Dia merujuk pada Pasal 7 a Undang-Undang Dasar, yang berbunyi, 'Presiden dan/atau Wakil Presiden dapat diberhentikan dalam masa jabatannya oleh Majelis Permusyawaratan Rakyat atas usul Dewan Perwakilan Rakyat, baik apabila terbukti telah melakukan pelanggaran hukum berupa pengkhianatan terhadap negara, korupsi, penyuapan, tindak pidana berat lainnya, atau perbuatan tercela maupun apabila terbukti tidak lagi memenuhi syarat sebagai Presiden dan/atau Wakil Presiden.'
"Karena paling tidak perbuatan tercelanya itu sekali lagi konteksnya jabatan presiden, dia sudah melanggar Undang-Undag Ini. Jadi jangan dikecohkan dengan pasal ini, tidak ada sanksi pidananya. Di UU Pemilu, tidak perlu, karena kita bicara perbuatan Presiden yang melanggar Undang-Undang," jelasnya.
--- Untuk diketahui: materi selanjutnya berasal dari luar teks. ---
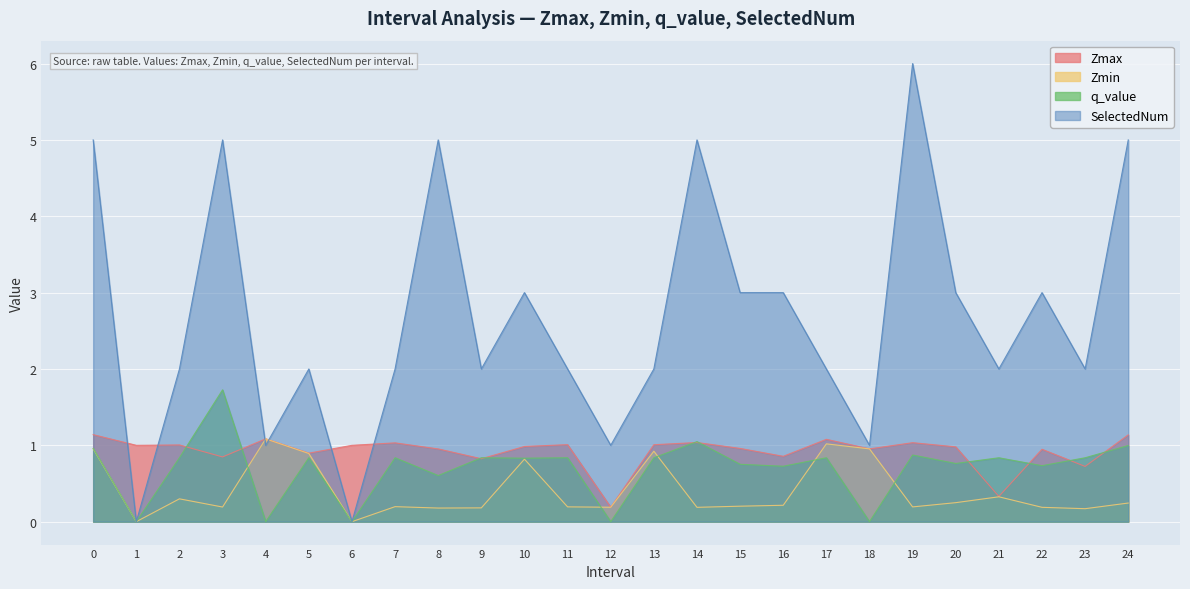

At how many categories does at least one series exceed 1?

21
Jokowi sebagai presiden yang sudah menjabat dua periode, juga tidak bisa melaksanakan kampanye untuk putranya, Gibran Rakabuming Raka yang maju sebagai cawapres nomor urut dua, mendampingi Prabowo Subianto.
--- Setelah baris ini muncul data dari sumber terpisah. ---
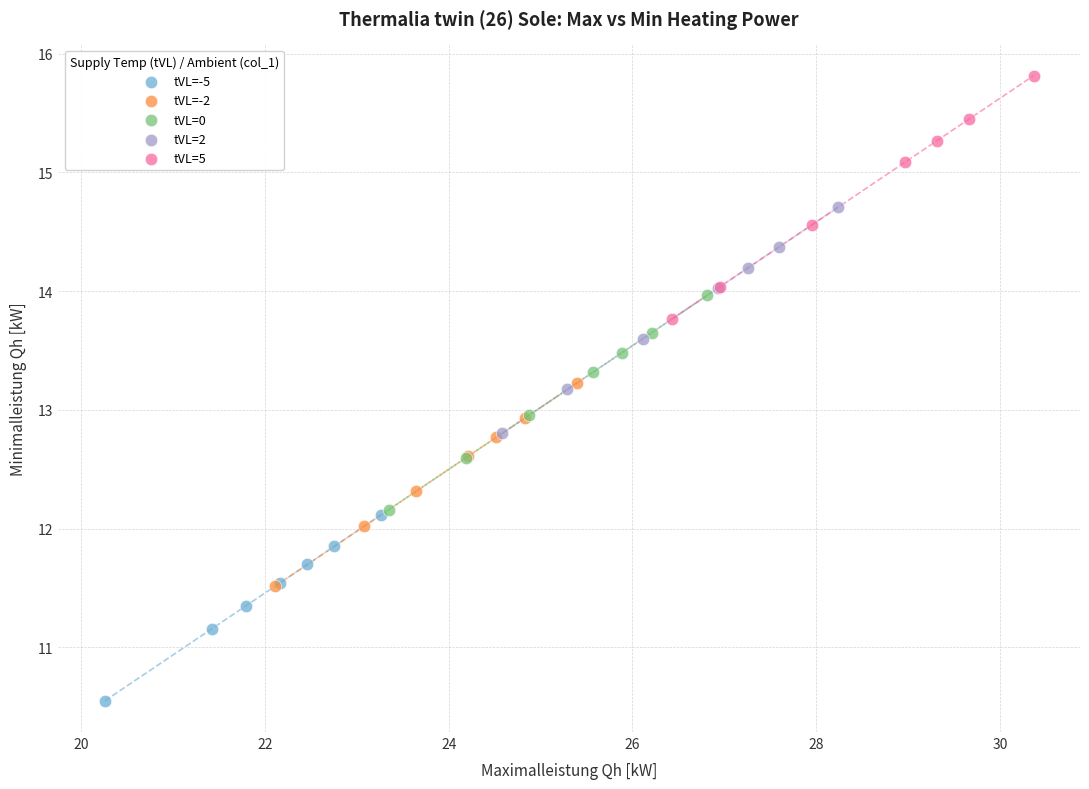

Which series contains the lowest Y value?

tVL=-5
"Untuk Pak Jokowi itu sebenarnya enggak bisa tuh. Karena Pasal 299 itu adalah kalau Jokowi-nya maju, atau dia jadi tim resmi. Bukan pendukung, asal pendukung ya. Misalnya nih, ada yg mendukung. Mendukung tapi bukan dalam tim resminya, itu enggak dihitung dalam pasal 299," kata Bivitri.
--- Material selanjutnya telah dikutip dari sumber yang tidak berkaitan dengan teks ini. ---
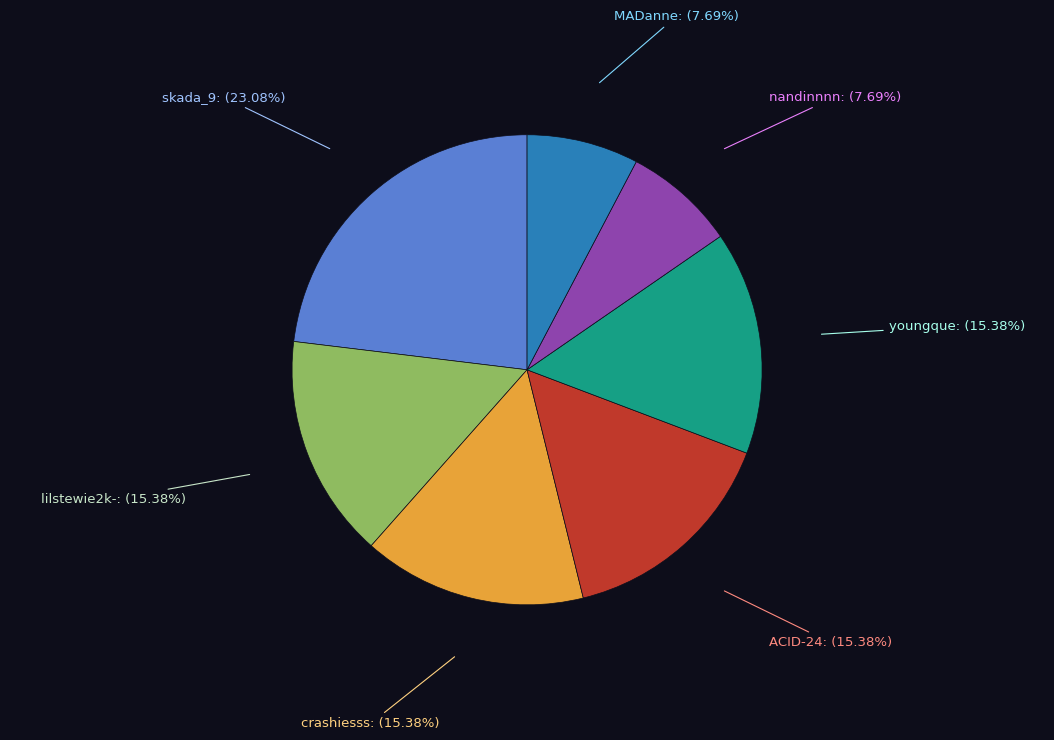

How many slices are in this pie chart?

7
Pada ayat 1 Pasal 299, memang disebutkan presiden dan wakil presiden boleh melakukan kampanye. Namun pada ayat 2, disebutkan, 'Pejabat negara lainnya yang berstatus sebagai anggota Partai Politik mempunyai hak melaksanakan Kampanye.'
Kemudian pada ayat 3 disebutkan juga, 'Pejabat negara lainnya yang bukan berstatus sebagai anggota Partai Politik dapat melaksanakan Kampanye apabila yang bersangkutan sebagai: (a) calon Presiden atau calon Wakil Presiden, (b) anggota tim kampanye yang sudah didaftarkan ke KPU, atua (c) pelaksana kampanye yang sudah didaftarkan ke KPU.'
"Nah jokowi kan bukan semuanya. Jadi itu enggak applicable (berlaku)," tegasnya.